WRITTEN TASK: Pick out each of the lines below that contains the string "upper", and copy those lines in full.

INPUT RECORDS:
** Begin **
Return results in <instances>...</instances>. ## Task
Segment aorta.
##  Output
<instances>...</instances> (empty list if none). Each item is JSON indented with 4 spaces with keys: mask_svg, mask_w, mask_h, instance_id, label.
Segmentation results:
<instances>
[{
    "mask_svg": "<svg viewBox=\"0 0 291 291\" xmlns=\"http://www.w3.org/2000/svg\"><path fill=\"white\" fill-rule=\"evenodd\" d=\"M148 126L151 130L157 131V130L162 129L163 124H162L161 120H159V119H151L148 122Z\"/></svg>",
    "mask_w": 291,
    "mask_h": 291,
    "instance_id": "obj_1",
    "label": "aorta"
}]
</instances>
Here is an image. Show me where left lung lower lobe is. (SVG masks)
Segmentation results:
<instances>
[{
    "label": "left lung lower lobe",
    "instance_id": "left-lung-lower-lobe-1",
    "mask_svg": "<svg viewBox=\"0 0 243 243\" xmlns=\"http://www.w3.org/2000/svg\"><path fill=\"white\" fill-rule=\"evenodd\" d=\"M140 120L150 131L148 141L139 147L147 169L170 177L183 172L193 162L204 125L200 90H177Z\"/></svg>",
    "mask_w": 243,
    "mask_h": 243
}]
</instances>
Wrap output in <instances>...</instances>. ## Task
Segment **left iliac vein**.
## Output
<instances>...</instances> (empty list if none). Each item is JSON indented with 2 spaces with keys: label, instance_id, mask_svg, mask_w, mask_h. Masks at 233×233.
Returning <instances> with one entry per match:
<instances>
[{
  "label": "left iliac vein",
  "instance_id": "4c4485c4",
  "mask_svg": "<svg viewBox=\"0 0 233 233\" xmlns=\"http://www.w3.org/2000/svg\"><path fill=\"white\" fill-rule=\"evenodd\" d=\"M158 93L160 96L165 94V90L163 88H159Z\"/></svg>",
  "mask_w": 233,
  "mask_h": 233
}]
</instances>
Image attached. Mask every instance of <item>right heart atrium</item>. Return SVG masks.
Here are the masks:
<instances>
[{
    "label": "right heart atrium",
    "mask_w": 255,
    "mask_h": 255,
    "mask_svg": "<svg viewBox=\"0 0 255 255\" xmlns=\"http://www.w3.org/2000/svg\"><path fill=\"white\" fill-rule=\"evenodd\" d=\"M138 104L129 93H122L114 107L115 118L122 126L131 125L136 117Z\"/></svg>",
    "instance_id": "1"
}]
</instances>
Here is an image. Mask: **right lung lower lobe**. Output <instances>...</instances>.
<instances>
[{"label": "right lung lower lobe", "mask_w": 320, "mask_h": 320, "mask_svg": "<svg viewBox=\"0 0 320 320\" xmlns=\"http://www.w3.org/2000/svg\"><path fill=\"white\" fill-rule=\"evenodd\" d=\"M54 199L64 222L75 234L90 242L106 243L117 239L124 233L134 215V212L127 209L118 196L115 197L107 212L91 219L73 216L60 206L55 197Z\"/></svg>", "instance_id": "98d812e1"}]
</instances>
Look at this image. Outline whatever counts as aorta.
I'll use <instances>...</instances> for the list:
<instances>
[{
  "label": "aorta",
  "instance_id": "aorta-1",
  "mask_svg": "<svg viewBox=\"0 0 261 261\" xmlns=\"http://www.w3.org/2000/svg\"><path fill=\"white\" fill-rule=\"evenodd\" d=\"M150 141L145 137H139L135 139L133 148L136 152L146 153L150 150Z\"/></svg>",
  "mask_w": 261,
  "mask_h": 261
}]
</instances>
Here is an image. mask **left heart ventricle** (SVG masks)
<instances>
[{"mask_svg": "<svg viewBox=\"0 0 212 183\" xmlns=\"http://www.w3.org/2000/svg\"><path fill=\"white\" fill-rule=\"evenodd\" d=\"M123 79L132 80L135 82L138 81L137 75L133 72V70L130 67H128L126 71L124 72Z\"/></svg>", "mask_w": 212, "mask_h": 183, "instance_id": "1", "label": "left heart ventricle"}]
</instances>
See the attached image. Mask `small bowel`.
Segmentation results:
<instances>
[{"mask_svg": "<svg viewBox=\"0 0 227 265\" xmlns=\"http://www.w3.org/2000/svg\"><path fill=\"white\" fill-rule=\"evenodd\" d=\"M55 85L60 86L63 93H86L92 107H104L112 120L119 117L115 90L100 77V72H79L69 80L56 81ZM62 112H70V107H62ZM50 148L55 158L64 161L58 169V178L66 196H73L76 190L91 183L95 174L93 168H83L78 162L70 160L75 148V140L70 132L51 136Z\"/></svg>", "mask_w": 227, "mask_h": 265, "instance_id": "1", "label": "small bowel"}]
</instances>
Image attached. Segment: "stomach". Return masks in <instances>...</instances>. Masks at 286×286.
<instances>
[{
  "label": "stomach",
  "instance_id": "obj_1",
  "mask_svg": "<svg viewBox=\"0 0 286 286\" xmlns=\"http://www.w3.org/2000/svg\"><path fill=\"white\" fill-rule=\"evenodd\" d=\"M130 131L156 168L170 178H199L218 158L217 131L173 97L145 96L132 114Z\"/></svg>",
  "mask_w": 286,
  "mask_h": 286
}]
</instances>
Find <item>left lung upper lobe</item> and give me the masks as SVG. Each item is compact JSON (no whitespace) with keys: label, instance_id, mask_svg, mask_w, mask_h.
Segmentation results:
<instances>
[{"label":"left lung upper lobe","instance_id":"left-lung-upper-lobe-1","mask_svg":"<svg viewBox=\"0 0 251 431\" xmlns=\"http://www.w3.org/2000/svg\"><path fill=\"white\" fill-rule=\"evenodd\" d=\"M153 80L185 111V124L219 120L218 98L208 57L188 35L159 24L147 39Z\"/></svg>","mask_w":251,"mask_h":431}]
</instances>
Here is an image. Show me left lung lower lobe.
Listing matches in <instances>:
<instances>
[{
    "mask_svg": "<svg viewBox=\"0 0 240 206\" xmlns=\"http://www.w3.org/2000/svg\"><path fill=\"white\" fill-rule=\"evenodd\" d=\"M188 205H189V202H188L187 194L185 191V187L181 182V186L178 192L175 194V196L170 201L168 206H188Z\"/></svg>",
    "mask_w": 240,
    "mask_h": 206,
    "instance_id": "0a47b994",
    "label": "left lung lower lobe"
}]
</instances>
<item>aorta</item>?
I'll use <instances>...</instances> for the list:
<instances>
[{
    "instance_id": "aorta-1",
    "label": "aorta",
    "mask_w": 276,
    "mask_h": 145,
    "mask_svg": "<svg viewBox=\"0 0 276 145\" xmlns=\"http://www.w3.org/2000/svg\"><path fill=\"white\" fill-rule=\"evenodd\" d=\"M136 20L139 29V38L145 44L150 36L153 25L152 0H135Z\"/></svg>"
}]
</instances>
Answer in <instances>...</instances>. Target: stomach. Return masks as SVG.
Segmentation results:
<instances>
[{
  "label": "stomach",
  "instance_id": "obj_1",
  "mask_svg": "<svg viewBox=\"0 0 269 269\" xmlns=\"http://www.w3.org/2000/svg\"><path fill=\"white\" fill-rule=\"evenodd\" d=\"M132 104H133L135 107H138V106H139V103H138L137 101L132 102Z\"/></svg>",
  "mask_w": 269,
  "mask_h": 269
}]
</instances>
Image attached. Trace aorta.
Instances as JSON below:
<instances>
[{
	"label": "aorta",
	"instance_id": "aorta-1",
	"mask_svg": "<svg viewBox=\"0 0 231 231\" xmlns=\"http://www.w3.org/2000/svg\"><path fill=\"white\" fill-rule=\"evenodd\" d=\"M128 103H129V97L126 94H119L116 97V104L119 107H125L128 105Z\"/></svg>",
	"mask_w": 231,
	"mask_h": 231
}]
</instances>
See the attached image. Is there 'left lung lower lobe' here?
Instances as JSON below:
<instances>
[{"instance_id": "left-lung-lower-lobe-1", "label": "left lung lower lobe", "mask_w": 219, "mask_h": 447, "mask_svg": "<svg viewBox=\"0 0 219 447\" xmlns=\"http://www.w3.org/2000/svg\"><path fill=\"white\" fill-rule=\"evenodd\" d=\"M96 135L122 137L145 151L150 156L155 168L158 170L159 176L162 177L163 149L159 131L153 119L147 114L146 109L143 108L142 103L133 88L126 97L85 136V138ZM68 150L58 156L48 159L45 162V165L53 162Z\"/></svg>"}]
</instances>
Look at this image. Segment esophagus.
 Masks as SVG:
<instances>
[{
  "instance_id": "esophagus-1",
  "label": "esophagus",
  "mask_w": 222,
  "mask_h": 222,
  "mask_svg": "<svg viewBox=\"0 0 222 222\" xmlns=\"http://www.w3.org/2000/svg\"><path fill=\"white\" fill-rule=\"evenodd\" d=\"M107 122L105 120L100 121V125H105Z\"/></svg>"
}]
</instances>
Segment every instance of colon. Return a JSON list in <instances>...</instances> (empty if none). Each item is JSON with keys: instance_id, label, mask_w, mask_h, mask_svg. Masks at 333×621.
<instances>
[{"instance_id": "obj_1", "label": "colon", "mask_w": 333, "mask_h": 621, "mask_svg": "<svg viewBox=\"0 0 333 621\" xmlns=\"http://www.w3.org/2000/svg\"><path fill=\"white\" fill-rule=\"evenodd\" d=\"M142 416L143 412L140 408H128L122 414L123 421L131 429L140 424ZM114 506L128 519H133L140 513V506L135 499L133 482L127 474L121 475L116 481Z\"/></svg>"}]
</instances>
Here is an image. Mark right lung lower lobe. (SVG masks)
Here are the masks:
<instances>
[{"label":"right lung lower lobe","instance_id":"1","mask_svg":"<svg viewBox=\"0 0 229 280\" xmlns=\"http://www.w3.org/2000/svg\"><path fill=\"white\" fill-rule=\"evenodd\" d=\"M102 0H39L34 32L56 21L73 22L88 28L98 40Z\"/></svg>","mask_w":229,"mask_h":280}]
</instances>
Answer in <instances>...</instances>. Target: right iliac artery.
** End **
COMPLETE ANSWER:
Find <item>left lung upper lobe</item> and give me the masks as SVG. Each item is compact JSON (no whitespace) with keys: label, instance_id, mask_svg, mask_w, mask_h.
[{"label":"left lung upper lobe","instance_id":"left-lung-upper-lobe-1","mask_svg":"<svg viewBox=\"0 0 251 431\" xmlns=\"http://www.w3.org/2000/svg\"><path fill=\"white\" fill-rule=\"evenodd\" d=\"M153 80L185 111V124L219 120L218 98L208 57L188 35L159 24L147 39Z\"/></svg>","mask_w":251,"mask_h":431}]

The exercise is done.